Febre dos cromos do Mundial: paixão, polémicas e ‘vício’

A tradicional troca de cromos do FIFA World Cup 2026 transformou-se, já antes de o torneio começar, numa verdadeira febre mundial, com reflexos sociais, económicos e até polémicos — e em Portugal não é exceção.

A coleção oficial da Panini, que este ano é excecionalmente grande — quase 980 cromos para completar o álbum mais extenso de sempre — disparou a procura em quiosques, lojas e plataformas online. Em várias cidades europeias, incluindo em território espanhol e português, os pontos de venda têm esgotado as existências em horas, com filas e telefonemas constantes de colecionadores.

O fenómeno não se limita a compras: grupos de troca surgem em escolas, centros comerciais e redes sociais, onde adultos e crianças tentam completar as suas cadernetas e trocar duplicados. Plataformas digitais até foram criadas para organizar estes encontros de troca de cromos e simplificar a vida de quem tem centenas de repetidos e procura os que faltam.

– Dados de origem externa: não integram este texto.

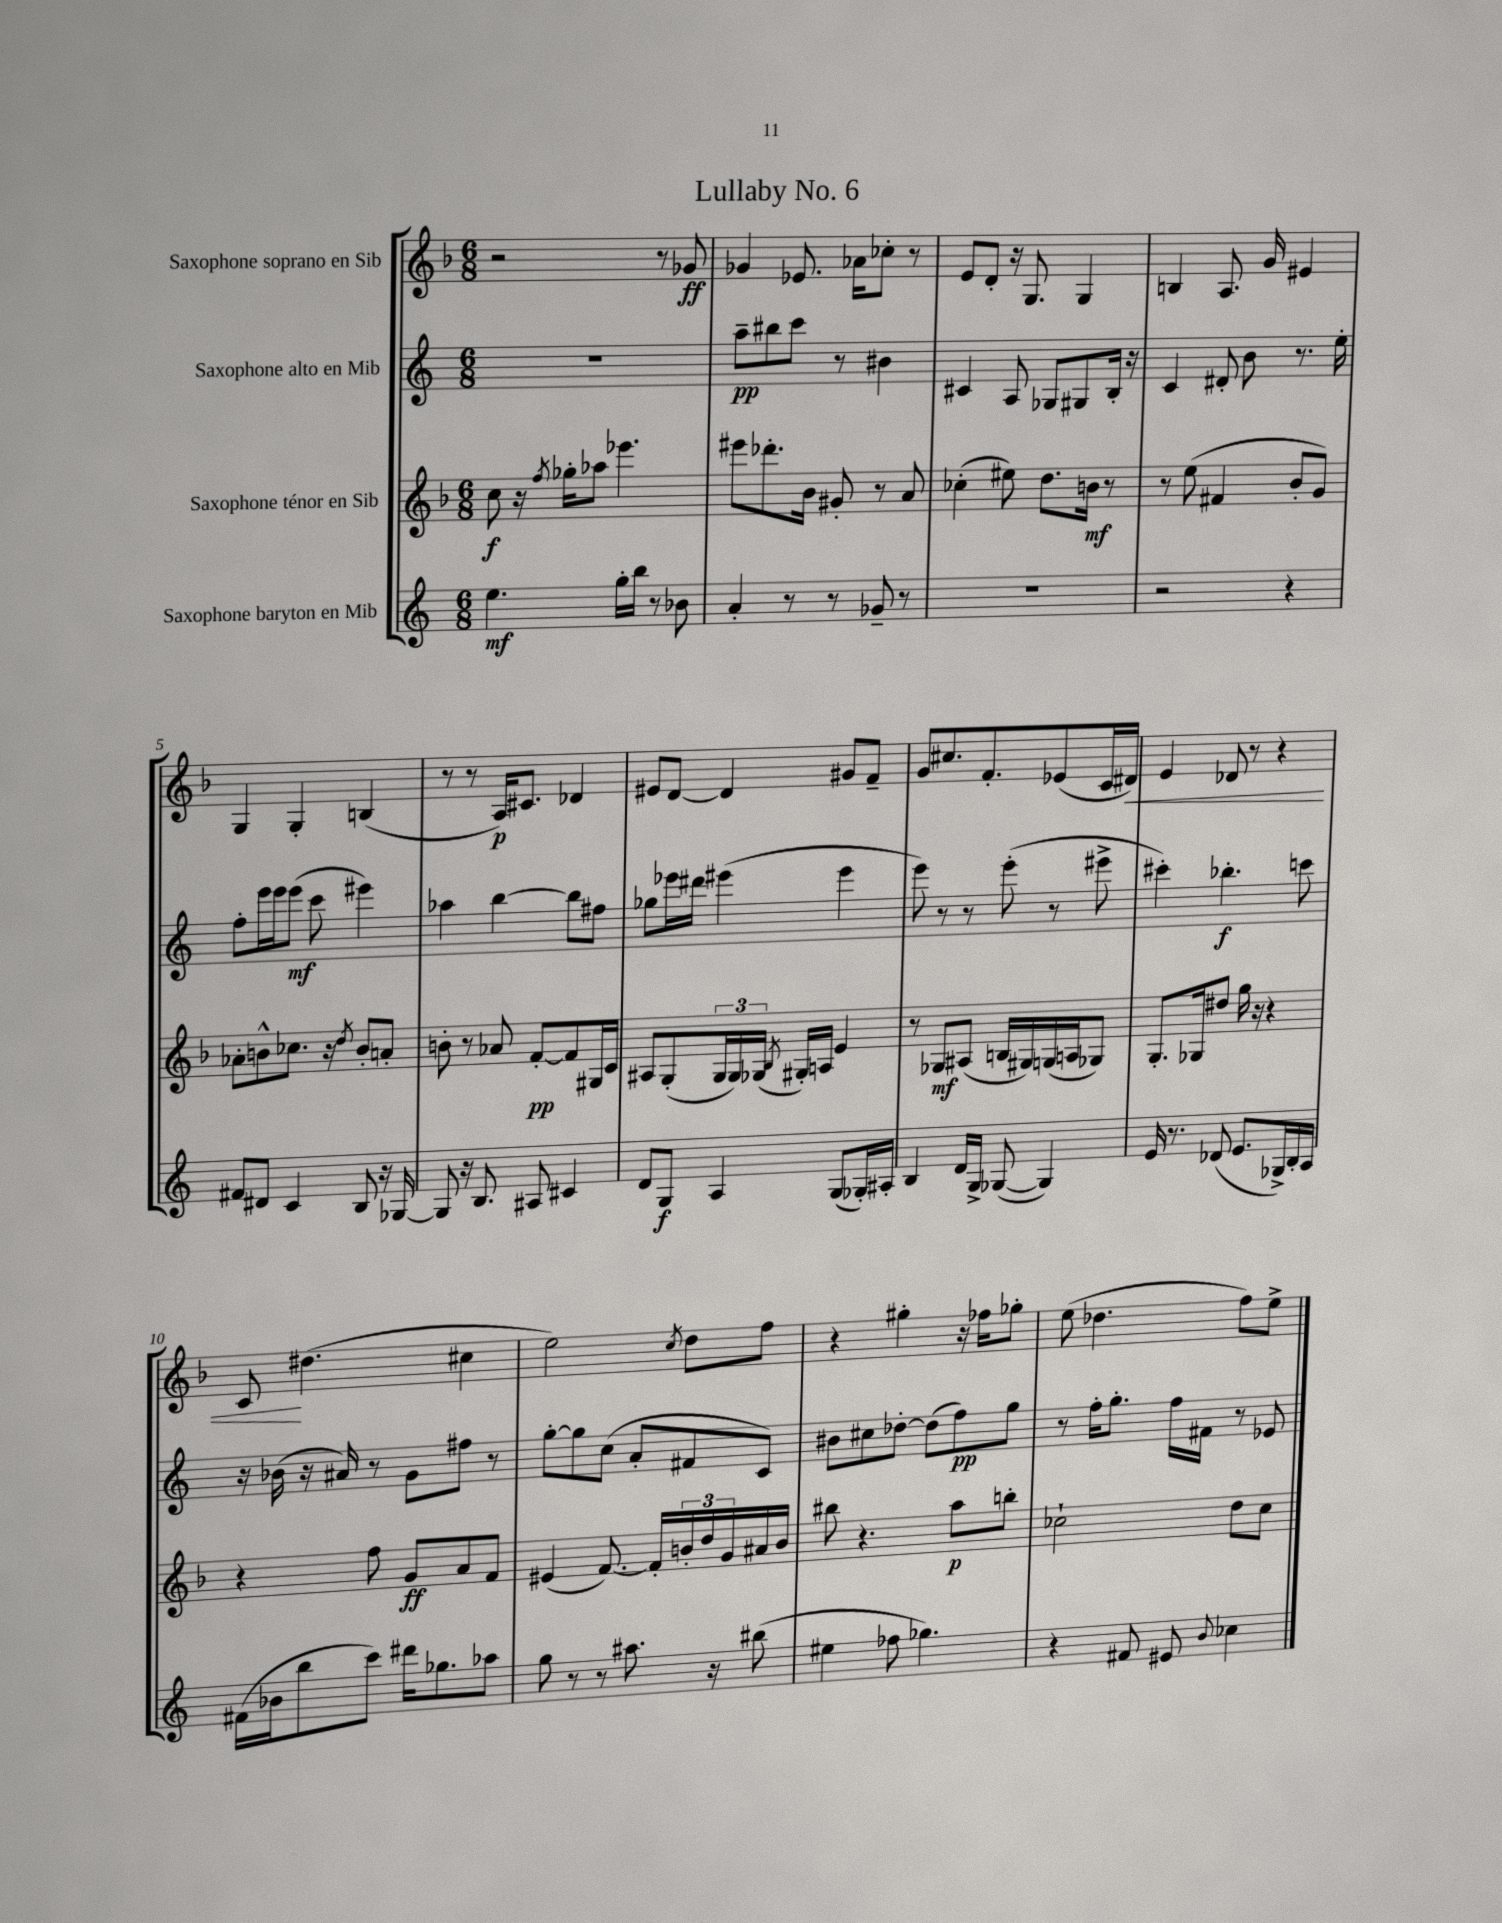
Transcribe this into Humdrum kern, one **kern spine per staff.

**kern	**kern	**kern	**kern
*staff4	*staff3	*staff2	*staff1
*clefG2	*clefG2	*clefG2	*clefG2
*k[]	*k[b-]	*k[]	*k[b-]
*M6/8	*M6/8	*M6/8	*M6/8
4.ee	8cc	2.r	2r
.	16r	.	.
.	8qff	.	.
.	16gg-'	.	.
.	8aa-	.	.
16gg'	4.eee-	.	.
16bb	.	.	.
8r	.	.	8r
8b-	.	.	8g-
=	=	=	=
4a'	8eee#	8aa~	4g-
.	8.ddd-'	8bb#	.
8r	.	8ccc	8.e-
.	16b-	.	.
8r	8g#'	8r	.
.	.	.	16a-
8g-~	8r	4b#	8cc-'
8r	8a	.	8r
=	=	=	=
2.r	(4cc-'	4c#	8e
.	.	.	8d'
.	8ee#)	8A	16r
.	.	.	8.G
.	8.dd	8G-	.
.	.	8G#	4G
.	16b	.	.
.	8r	16B'	.
.	.	16r	.
=	=	=	=
2r	8r	4c	4B
.	(8ee	.	.
.	4f#	8d#'	8.A
.	.	8b	.
.	.	.	16g
4r	8b-'	8.r	4e#
.	8g)	.	.
.	.	16ee'	.
=	=	=	=
8f#	8a-'	8ff'	4G
8d#	8b^^	16eee	.
.	.	16eee	.
4c	8.cc-	(8eee	4G'
.	.	8ccc	.
.	16r	.	.
.	8qdd	.	.
8B	8b'	4eee#)	(4B
16r	8a'	.	.
[16G-	.	.	.
=	=	=	=
8G-]	8b'	4aa-	8r
16r	8r	.	8r
8.B	.	.	.
.	8a-	[4bb	16A)
.	.	.	8.c#
8A#	[8f'	.	.
4c#	8f]	8bb]	4d-
.	16G#	8ff#	.
.	16c	.	.
=	=	=	=
8d	8A#	8gg-	8e#
8G	(8G'	16eee-	[8d
.	.	16ddd#	.
4A	24G	(4eee#	4d]
.	24G)	.	.
.	(24G-	.	.
.	8qB-	.	.
.	16G#')	.	.
.	16A	.	.
(8G	4e	4eee#	8g#
16G-')	.	.	8f~
16A#'	.	.	.
=	=	=	=
4B	8r	8eee)	8g
.	8G-	8r	8.cc#
16d	(8A#	8r	.
16G^	.	.	8.f'
([8G-	16B	(8eee'	.
.	16G#)	.	.
4G-])	(16G	8r	(8e-
.	16A	.	.
.	8G-)	8eee#^	16c
.	.	.	16d#)
=	=	=	=
16e	8.G'	4ccc#')	4e
8.r	.	.	.
.	16G-	.	.
(8d-	8dd#	4.bb-'	8d-
8.e	16gg	.	8r
.	16r	.	.
.	4r	.	4r
16G-^)	.	.	.
16B'	.	8ccc	.
16A	.	.	.
=	=	=	=
(16f#	4r	16r	8c
16b-	.	(16b-	.
8bb	.	16r	(4.dd#
.	.	16a#)	.
8ccc)	8ff	8r	.
16ddd#	8g	8g	.
8.gg-	.	.	.
.	8a	8ff#	4cc#
8aa-	8f	8r	.
=	=	=	=
8gg	(4e#	[8gg'	2ee)
8r	.	8gg]	.
8r	[8.f)	(8cc	.
8.aa#	.	8a'	.
.	16f']	.	.
.	.	.	8qcc
.	24b'	8f#	8dd
.	24dd	.	.
16r	.	.	.
.	24g	.	.
(8bb#	16a#	8c)	8ff
.	16b	.	.
=	=	=	=
4ee#	8bb#	8b#	4r
.	4.r	8cc#	.
8ff-	.	[8dd-'	4gg#'
4.gg-)	.	(8dd-]	.
.	8aa	8ff)	16r
.	.	.	16ff-
.	8bb'	8gg	8gg-'
=	=	=	=
4r	2cc-`	8r	(8ee
.	.	16ff'	4.dd-
.	.	8.gg'	.
8f#	.	.	.
8e#	.	16ff	.
.	.	16f#	.
8qqb	.	.	.
4cc-	8dd	8r	8ff)
.	8cc-	8e-	8ee^
==	==	==	==
*-	*-	*-	*-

Polémicas e problemas à mistura

Mas a febre também tem um lado menos divertido. Em Portugal — e além-fronteiras — surgiram relatos de sites falsos que aparentam vender cromos oficiais mas são armadilhas para capturar pagamentos e dados dos utilizadores, alertou o Portal da Queixa, com dezenas de reclamações registadas.

Noutros países, como no Chile, as autoridades de defesa do consumidor chegaram mesmo a oficiar a Panini por incumprimentos na pré-venda e na entrega atempada dos álbuns, bem como pela falta de canais de atendimento adequados após problemas com encomendas.

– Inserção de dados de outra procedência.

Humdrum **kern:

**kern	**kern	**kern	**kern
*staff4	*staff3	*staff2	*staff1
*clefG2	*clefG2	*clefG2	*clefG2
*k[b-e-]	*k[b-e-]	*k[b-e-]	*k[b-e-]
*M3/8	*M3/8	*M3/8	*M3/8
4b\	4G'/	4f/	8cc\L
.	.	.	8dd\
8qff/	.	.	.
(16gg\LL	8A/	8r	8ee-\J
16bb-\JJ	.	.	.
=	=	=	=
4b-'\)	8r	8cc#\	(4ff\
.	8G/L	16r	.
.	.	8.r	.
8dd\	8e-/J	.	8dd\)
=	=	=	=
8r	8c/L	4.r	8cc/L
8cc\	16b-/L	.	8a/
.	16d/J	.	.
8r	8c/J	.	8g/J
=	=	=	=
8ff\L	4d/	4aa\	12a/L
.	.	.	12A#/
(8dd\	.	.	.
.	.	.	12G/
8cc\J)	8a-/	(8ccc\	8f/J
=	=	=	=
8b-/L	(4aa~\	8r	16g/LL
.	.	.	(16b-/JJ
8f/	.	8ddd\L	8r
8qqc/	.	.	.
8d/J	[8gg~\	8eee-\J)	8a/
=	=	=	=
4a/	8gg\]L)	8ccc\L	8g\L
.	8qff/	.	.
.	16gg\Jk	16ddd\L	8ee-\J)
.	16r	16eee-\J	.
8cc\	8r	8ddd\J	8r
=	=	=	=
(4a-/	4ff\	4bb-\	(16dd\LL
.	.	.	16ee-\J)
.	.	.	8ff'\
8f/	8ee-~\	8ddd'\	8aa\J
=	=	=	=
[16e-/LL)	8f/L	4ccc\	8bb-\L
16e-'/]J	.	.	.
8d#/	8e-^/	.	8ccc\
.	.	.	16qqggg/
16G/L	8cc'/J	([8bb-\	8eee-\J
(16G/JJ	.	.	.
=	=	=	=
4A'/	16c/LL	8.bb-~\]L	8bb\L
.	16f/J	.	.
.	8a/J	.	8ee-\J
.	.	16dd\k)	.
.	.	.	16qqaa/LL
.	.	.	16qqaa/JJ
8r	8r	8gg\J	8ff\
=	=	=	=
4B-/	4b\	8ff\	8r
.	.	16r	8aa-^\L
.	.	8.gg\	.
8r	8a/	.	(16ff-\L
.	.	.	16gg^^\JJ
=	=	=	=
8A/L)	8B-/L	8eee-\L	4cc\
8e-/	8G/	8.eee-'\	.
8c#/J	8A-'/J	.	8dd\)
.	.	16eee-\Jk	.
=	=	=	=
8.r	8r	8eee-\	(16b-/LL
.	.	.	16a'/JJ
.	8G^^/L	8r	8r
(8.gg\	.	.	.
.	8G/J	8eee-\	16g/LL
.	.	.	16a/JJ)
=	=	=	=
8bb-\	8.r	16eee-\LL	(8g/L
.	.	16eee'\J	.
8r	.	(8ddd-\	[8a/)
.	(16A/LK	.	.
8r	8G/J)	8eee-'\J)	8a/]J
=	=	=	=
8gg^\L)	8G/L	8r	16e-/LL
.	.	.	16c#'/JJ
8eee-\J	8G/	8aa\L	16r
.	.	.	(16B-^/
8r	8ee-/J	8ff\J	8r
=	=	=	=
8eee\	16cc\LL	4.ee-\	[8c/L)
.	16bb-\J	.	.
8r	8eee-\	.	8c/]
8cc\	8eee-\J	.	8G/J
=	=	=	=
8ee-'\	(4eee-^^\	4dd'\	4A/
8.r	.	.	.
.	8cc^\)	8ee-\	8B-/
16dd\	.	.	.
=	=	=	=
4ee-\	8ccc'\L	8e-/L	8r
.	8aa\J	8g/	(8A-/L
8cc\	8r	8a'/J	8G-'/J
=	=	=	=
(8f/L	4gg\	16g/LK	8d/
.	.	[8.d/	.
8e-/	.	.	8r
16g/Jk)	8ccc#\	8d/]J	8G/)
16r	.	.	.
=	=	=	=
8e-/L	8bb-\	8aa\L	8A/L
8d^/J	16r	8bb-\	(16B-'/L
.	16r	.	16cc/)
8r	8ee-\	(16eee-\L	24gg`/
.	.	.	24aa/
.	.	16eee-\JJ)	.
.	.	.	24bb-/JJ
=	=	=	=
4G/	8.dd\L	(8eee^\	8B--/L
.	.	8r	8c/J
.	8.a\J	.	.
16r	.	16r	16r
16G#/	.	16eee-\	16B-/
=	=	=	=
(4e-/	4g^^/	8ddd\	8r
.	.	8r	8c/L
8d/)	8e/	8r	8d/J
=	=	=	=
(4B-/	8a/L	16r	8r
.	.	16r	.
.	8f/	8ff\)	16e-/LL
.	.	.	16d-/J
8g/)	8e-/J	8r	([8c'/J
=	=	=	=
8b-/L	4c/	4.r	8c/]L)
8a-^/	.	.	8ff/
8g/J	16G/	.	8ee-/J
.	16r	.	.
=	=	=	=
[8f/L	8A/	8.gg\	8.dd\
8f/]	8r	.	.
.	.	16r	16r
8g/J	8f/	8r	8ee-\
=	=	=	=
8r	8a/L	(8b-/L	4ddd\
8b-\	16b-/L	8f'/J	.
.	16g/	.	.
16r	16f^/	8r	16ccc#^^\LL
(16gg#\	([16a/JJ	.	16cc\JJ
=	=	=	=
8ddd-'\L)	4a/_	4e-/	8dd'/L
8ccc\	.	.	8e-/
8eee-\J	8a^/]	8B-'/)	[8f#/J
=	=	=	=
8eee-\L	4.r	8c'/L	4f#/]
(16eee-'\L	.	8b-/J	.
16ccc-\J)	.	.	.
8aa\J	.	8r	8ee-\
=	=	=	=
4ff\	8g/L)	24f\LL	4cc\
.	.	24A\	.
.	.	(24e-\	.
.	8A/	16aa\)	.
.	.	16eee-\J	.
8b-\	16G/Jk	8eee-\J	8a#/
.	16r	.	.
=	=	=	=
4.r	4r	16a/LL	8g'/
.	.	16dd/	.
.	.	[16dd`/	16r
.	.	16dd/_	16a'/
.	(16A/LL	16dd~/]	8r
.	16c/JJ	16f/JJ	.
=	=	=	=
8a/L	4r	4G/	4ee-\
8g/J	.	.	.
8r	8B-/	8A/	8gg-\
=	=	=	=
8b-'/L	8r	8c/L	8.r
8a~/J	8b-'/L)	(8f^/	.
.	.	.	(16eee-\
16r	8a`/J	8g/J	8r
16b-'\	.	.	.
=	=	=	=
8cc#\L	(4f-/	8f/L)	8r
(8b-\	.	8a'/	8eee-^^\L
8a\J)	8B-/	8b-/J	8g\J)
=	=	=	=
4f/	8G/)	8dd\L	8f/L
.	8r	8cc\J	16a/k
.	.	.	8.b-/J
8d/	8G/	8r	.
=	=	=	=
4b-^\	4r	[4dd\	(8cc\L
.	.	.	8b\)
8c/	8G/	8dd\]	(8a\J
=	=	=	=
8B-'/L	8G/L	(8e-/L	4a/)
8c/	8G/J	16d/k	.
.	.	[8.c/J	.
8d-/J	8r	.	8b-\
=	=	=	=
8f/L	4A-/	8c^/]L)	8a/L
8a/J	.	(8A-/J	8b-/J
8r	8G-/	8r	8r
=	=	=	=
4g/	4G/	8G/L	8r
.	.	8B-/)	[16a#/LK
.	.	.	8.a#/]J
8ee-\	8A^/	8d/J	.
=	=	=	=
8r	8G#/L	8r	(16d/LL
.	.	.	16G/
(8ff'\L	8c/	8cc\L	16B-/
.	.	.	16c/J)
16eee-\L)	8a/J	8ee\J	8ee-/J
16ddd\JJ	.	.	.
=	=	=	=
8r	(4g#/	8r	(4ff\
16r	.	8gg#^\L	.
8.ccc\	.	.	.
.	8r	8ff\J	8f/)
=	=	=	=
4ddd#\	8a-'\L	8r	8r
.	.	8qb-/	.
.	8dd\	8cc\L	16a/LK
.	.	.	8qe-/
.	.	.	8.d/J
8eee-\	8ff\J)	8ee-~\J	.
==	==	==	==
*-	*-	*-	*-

Em contextos completamente diferentes, a febre por cromos inclusos em embalagens promocionais também tem criado confusão: no Brasil, por exemplo, rótulos de garrafas foram retirados nos supermercados para retirar figurinhas, obrigando marcas como a Coca-Cola a recolher produtos e ressarcir o comércio.

Uma tradição que resiste

Apesar dos problemas de stock, dos custos elevados — completar a coleção pode custar centenas ou mesmo mais de mil euros sem trocas, dado o número recorde de cromos —, a paixão pelo álbum continua a unir gerações. Crianças acompanham pais e avós nas trocas, enquanto eventos de encontro para colecionadores proliferam em espaços públicos, muitos com centenas de participantes.

Para muitos, mais do que o custo ou a corrida aos cromos raros, o que se vive hoje é uma tradição que, geração após geração, mantém viva a magia do Mundial fora dos relvados — nas folhas de papel, nas cadernetas coladas, e na alegria das trocas entre estranhos que, por momentos, se tornam parceiros na mesma busca.